InEnduringGrowStrong@sh.itjust.works@sh.itjust.works · 1 year ago

I mean that in an SSH connection you can configure it to bind local/remote ports of local/remote IPs.
The user might have unknowingly or maliciously configured their stuff to either:

forward all their traffic through the ssh session, adding more bandwidth than you’re expecting
remote port forward something important that’s somehow used by all your users to his machine. This is a bit unlikely, but then your symptoms are a bit weird.

Unlikely, because they couldn’t bind a port that is already in use on the server. Still, that could technically happen if there’s a misconfigured load balancer, maybe from an old config that was never removed, that has that server as a member and just declares it down/up when that user starts listening on that port.
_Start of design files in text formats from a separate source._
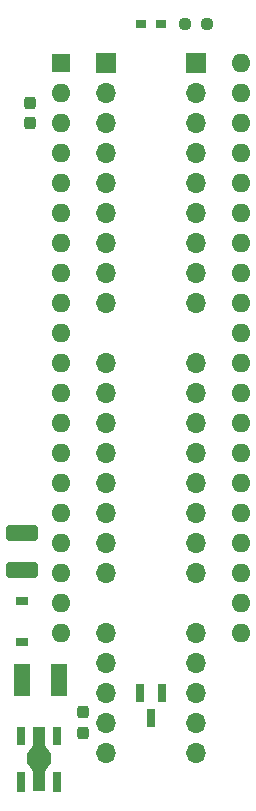
<source format=gbr>
G04 #@! TF.GenerationSoftware,KiCad,Pcbnew,8.0.4+dfsg-1*
G04 #@! TF.CreationDate,2025-02-28T19:43:57+09:00*
G04 #@! TF.ProjectId,bionic-f3850-dcdc,62696f6e-6963-42d6-9633-3835302d6463,7*
G04 #@! TF.SameCoordinates,Original*
G04 #@! TF.FileFunction,Soldermask,Top*
G04 #@! TF.FilePolarity,Negative*
%FSLAX46Y46*%
G04 Gerber Fmt 4.6, Leading zero omitted, Abs format (unit mm)*
G04 Created by KiCad (PCBNEW 8.0.4+dfsg-1) date 2025-02-28 19:43:57*
%MOMM*%
%LPD*%
G01*
G04 APERTURE LIST*
G04 Aperture macros list*
%AMRoundRect*
0 Rectangle with rounded corners*
0 $1 Rounding radius*
0 $2 $3 $4 $5 $6 $7 $8 $9 X,Y pos of 4 corners*
0 Add a 4 corners polygon primitive as box body*
4,1,4,$2,$3,$4,$5,$6,$7,$8,$9,$2,$3,0*
0 Add four circle primitives for the rounded corners*
1,1,$1+$1,$2,$3*
1,1,$1+$1,$4,$5*
1,1,$1+$1,$6,$7*
1,1,$1+$1,$8,$9*
0 Add four rect primitives between the rounded corners*
20,1,$1+$1,$2,$3,$4,$5,0*
20,1,$1+$1,$4,$5,$6,$7,0*
20,1,$1+$1,$6,$7,$8,$9,0*
20,1,$1+$1,$8,$9,$2,$3,0*%
%AMFreePoly0*
4,1,13,0.500000,1.050000,1.000000,0.350000,1.000000,-0.450000,0.500000,-1.150000,0.500000,-2.750000,-0.500000,-2.750000,-0.500000,-1.150000,-1.000000,-0.450000,-1.000000,0.350000,-0.500000,1.050000,-0.500000,2.750000,0.500000,2.750000,0.500000,1.050000,0.500000,1.050000,$1*%
G04 Aperture macros list end*
%ADD10R,1.700000X1.700000*%
%ADD11O,1.700000X1.700000*%
%ADD12R,1.041400X0.762000*%
%ADD13RoundRect,0.250000X1.100000X-0.412500X1.100000X0.412500X-1.100000X0.412500X-1.100000X-0.412500X0*%
%ADD14RoundRect,0.237500X0.237500X-0.300000X0.237500X0.300000X-0.237500X0.300000X-0.237500X-0.300000X0*%
%ADD15R,0.965200X0.762000*%
%ADD16RoundRect,0.237500X-0.250000X-0.237500X0.250000X-0.237500X0.250000X0.237500X-0.250000X0.237500X0*%
%ADD17R,1.371600X2.743200*%
%ADD18R,0.700000X1.600000*%
%ADD19FreePoly0,180.000000*%
%ADD20R,0.700000X1.700000*%
%ADD21R,1.600000X1.600000*%
%ADD22O,1.600000X1.600000*%
%ADD23R,0.660400X1.625600*%
G04 APERTURE END LIST*
D10*
X109890000Y-75080000D03*
D11*
X109890000Y-77620000D03*
X109890000Y-80160000D03*
X109890000Y-82700000D03*
X109890000Y-85240000D03*
X109890000Y-87780000D03*
X109890000Y-90320000D03*
X109890000Y-92860000D03*
X109890000Y-95400000D03*
X109890000Y-100480000D03*
X109890000Y-103020000D03*
X109890000Y-105560000D03*
X109890000Y-108100000D03*
X109890000Y-110640000D03*
X109890000Y-113180000D03*
X109890000Y-115720000D03*
X109890000Y-118260000D03*
X109890000Y-123340000D03*
X109890000Y-125880000D03*
X109890000Y-128420000D03*
X109890000Y-130960000D03*
X109890000Y-133500000D03*
X117510000Y-133500000D03*
X117510000Y-130960000D03*
X117510000Y-128420000D03*
X117510000Y-125880000D03*
X117510000Y-123340000D03*
X117510000Y-118260000D03*
X117510000Y-115720000D03*
X117510000Y-113180000D03*
X117510000Y-110640000D03*
X117510000Y-108100000D03*
X117510000Y-105560000D03*
X117510000Y-103020000D03*
X117510000Y-100480000D03*
X117510000Y-95400000D03*
X117510000Y-92860000D03*
X117510000Y-90320000D03*
X117510000Y-87780000D03*
X117510000Y-85240000D03*
X117510000Y-82700000D03*
X117510000Y-80160000D03*
X117510000Y-77620000D03*
D10*
X117510000Y-75080000D03*
D12*
X102778000Y-120596800D03*
X102778000Y-124076600D03*
D13*
X102778000Y-117993700D03*
X102778000Y-114868700D03*
D14*
X103489200Y-80158900D03*
X103489200Y-78433900D03*
D15*
X114576300Y-71778000D03*
X112823700Y-71778000D03*
D16*
X116597500Y-71778000D03*
X118422500Y-71778000D03*
D14*
X107934200Y-131771700D03*
X107934200Y-130046700D03*
D17*
X105902200Y-127302400D03*
X102752600Y-127302400D03*
D18*
X105724400Y-132052200D03*
D19*
X104224400Y-134002200D03*
D18*
X102724400Y-132052200D03*
D20*
X102724400Y-135902200D03*
X105724400Y-135902200D03*
D21*
X106080000Y-75080000D03*
D22*
X106080000Y-77620000D03*
X106080000Y-80160000D03*
X106080000Y-82700000D03*
X106080000Y-85240000D03*
X106080000Y-87780000D03*
X106080000Y-90320000D03*
X106080000Y-92860000D03*
X106080000Y-95400000D03*
X106080000Y-97940000D03*
X106080000Y-100480000D03*
X106080000Y-103020000D03*
X106080000Y-105560000D03*
X106080000Y-108100000D03*
X106080000Y-110640000D03*
X106080000Y-113180000D03*
X106080000Y-115720000D03*
X106080000Y-118260000D03*
X106080000Y-120800000D03*
X106080000Y-123340000D03*
X121320000Y-123340000D03*
X121320000Y-120800000D03*
X121320000Y-118260000D03*
X121320000Y-115720000D03*
X121320000Y-113180000D03*
X121320000Y-110640000D03*
X121320000Y-108100000D03*
X121320000Y-105560000D03*
X121320000Y-103020000D03*
X121320000Y-100480000D03*
X121320000Y-97940000D03*
X121320000Y-95400000D03*
X121320000Y-92860000D03*
X121320000Y-90320000D03*
X121320000Y-87780000D03*
X121320000Y-85240000D03*
X121320000Y-82700000D03*
X121320000Y-80160000D03*
X121320000Y-77620000D03*
X121320000Y-75080000D03*
D23*
X114650001Y-128420000D03*
X112749999Y-128420000D03*
X113700000Y-130552000D03*
M02*

</source>
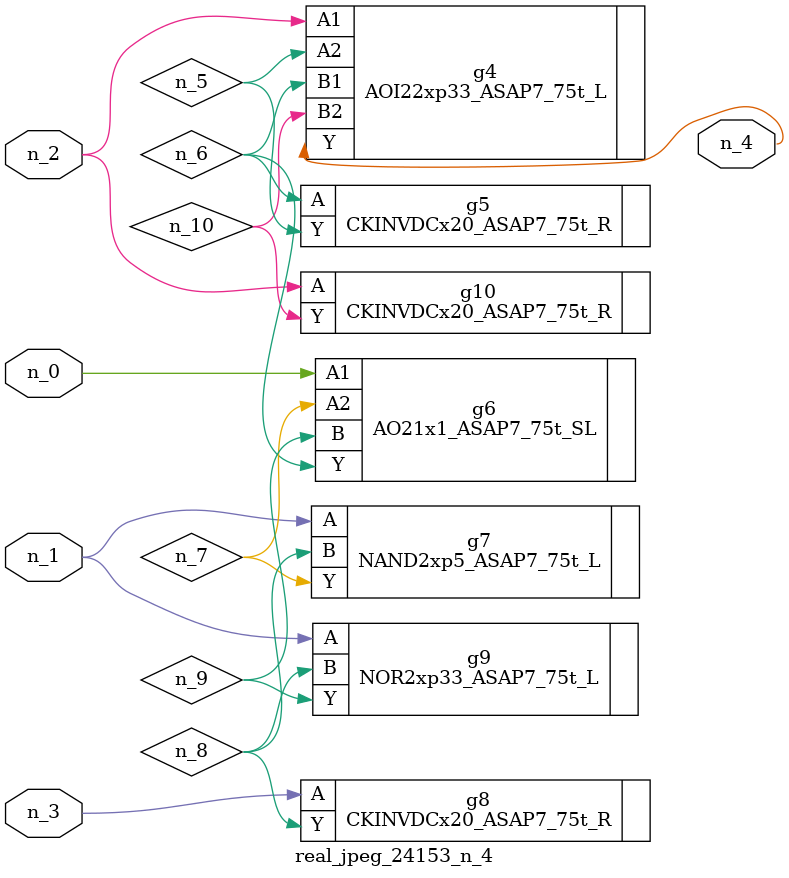
<source format=v>
module real_jpeg_24153_n_4 (n_3, n_1, n_0, n_2, n_4);

input n_3;
input n_1;
input n_0;
input n_2;

output n_4;

wire n_5;
wire n_8;
wire n_6;
wire n_7;
wire n_10;
wire n_9;

AO21x1_ASAP7_75t_SL g6 ( 
.A1(n_0),
.A2(n_7),
.B(n_9),
.Y(n_6)
);

NAND2xp5_ASAP7_75t_L g7 ( 
.A(n_1),
.B(n_8),
.Y(n_7)
);

NOR2xp33_ASAP7_75t_L g9 ( 
.A(n_1),
.B(n_8),
.Y(n_9)
);

AOI22xp33_ASAP7_75t_L g4 ( 
.A1(n_2),
.A2(n_5),
.B1(n_6),
.B2(n_10),
.Y(n_4)
);

CKINVDCx20_ASAP7_75t_R g10 ( 
.A(n_2),
.Y(n_10)
);

CKINVDCx20_ASAP7_75t_R g8 ( 
.A(n_3),
.Y(n_8)
);

CKINVDCx20_ASAP7_75t_R g5 ( 
.A(n_6),
.Y(n_5)
);


endmodule
</source>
That last one is far-fetched.
I’d start with cpu/mem, mtu/mss, etc.

I tend to have a bit of a bias towards absolutely far-fetched things because I’m basically the last line of support where I work. This means ~~all~~ most of the “normal” problems get filtered out before they get to me, which leaves me with the stuff that’s bananas.

taladar@sh.itjust.works · 1 year ago

Are you sure that the download speed is 10Mbit/s and not 10Mbyte/s which would be close to saturating the 100Mbit/s link and would explain the other symptoms you are seeing?

wop@infosec.pub · 1 year ago

Valid question. We’ve checked it multiple times, on the client and via monitoring that it is 10 Mbits. Thank you.

taladar@sh.itjust.works · 1 year ago

Have you checked for resent packets or connection resets or similar things that might use up more bandwidth than the successfully received packets? I would probably use Wireguard for that.

wop@infosec.pub · 1 year ago

Not yet. Wouldn’t expect it tbh, but you’ll never know. How would you utilize Wirehuard for it? I’d like to hear more about it.

taladar@sh.itjust.works · 1 year ago

Oops, I meant Wireshark of course. Basically capture the packets and then check for any with errors.

wop@infosec.pub · 1 year ago

Gotcha! - I thought Wireguard might has some logging features that could provide some insights. Thank you.